With Fremont Street closed to traffic from 6th Street to the Boulevard, local hip-hop group Rhyme N Rhythm performs in front of the bar to dozens of people willing to wait up to an hour to enter. Once inside, I notice the sole coin machine’s out-of-service button is flashing—presumably because it had given out all the quarters it could. Luckily, the bartenders provide a roll of quarters with a $5 Miller Lite.

Another view of the most recent Fremont East Entertainment District addition.

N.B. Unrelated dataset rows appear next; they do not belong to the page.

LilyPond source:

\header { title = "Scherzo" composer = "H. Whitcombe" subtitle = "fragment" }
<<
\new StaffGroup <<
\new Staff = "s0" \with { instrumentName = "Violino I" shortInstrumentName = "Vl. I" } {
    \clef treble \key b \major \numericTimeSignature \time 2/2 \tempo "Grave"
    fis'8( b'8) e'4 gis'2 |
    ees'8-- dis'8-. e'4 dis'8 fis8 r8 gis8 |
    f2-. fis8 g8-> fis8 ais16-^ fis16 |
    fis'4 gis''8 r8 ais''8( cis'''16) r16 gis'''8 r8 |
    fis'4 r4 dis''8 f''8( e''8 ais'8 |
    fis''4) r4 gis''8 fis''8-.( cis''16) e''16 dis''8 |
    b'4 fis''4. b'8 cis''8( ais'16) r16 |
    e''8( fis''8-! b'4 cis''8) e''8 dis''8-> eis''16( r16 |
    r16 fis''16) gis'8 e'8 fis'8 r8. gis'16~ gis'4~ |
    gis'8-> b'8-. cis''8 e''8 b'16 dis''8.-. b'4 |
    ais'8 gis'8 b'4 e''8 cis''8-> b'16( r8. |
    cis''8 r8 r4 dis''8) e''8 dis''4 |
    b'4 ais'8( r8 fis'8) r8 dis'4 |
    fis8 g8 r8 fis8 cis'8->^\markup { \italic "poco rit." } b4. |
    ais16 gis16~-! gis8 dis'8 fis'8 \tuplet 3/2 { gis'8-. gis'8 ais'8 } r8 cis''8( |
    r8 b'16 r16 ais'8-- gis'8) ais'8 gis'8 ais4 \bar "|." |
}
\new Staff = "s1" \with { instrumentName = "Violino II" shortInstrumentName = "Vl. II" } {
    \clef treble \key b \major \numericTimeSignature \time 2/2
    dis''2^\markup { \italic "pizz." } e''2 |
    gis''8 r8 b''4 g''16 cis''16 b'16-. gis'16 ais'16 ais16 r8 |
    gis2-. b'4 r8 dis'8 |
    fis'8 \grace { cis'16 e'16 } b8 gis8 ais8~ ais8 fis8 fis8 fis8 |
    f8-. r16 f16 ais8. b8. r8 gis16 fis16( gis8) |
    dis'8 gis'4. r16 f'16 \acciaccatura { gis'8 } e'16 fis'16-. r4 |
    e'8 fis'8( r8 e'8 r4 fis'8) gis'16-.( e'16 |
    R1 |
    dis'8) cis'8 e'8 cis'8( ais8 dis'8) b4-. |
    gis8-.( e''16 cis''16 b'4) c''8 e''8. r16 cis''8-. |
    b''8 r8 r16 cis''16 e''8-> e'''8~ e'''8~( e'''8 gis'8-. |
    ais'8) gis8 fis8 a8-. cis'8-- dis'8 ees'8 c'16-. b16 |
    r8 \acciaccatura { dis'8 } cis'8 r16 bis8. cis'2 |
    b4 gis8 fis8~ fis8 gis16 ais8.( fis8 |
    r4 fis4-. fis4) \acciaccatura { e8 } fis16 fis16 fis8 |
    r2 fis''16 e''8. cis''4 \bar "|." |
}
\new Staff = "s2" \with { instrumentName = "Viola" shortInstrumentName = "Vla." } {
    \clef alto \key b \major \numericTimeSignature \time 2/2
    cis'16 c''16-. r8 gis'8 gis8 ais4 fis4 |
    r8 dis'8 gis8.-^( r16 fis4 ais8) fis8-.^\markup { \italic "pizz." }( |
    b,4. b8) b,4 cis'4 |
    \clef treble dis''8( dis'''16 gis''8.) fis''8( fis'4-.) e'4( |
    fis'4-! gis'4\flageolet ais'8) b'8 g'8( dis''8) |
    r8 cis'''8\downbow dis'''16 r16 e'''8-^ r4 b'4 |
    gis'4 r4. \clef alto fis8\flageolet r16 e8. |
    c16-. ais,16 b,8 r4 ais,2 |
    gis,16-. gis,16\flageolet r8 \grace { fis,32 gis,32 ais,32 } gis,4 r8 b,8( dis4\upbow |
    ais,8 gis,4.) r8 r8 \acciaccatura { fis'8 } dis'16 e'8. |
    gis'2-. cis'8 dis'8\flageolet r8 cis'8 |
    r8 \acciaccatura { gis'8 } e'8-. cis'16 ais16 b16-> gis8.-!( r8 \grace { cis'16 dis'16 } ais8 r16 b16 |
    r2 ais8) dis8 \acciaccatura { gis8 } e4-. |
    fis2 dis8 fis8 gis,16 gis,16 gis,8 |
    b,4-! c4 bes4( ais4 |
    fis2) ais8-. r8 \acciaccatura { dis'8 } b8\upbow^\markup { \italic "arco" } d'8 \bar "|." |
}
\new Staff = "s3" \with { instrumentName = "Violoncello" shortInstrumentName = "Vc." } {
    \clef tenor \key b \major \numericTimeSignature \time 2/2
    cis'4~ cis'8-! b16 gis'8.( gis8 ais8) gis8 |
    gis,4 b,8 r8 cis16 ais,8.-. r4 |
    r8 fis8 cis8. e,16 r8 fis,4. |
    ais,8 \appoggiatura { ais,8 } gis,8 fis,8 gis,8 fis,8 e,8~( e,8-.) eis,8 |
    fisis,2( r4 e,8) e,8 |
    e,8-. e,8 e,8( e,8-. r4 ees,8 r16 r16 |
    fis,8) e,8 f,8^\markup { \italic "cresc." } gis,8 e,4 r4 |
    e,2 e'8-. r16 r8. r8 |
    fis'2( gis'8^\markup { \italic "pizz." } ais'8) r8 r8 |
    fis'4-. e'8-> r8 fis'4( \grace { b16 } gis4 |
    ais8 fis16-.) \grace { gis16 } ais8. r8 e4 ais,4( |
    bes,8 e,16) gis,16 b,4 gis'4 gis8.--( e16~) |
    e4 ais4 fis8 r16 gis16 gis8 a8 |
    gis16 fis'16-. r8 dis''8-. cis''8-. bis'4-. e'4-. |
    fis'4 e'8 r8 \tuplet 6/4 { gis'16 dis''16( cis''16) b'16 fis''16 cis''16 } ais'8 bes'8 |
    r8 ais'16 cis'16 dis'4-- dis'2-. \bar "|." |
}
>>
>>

In one corner, a DJ spins while the dance floor fills with women wearing club-ready outfits. In another, clusters of gamers hone in on classic arcade machines—some laser-focused on winning, others bobbing their head to the inescapable music. Above the bar, console games sit next to a television showing a Dodgers game. On another wall, game-inspired art is for sale. It’s sensory overload but done so seamlessly it feels non-confrontational, even with the room at maximum capacity. My only complaint: The Playboy pinball machine ate my quarter.

After I lose at House of the Dead—honestly, my hand-eye coordination is terrible—my date and I decide to leave. The line outside is still at least an hour deep, and someone’s just had pizza delivered. They know they’ll be waiting awhile, but that’s okay. People like us, we’ve been waiting for this place for years.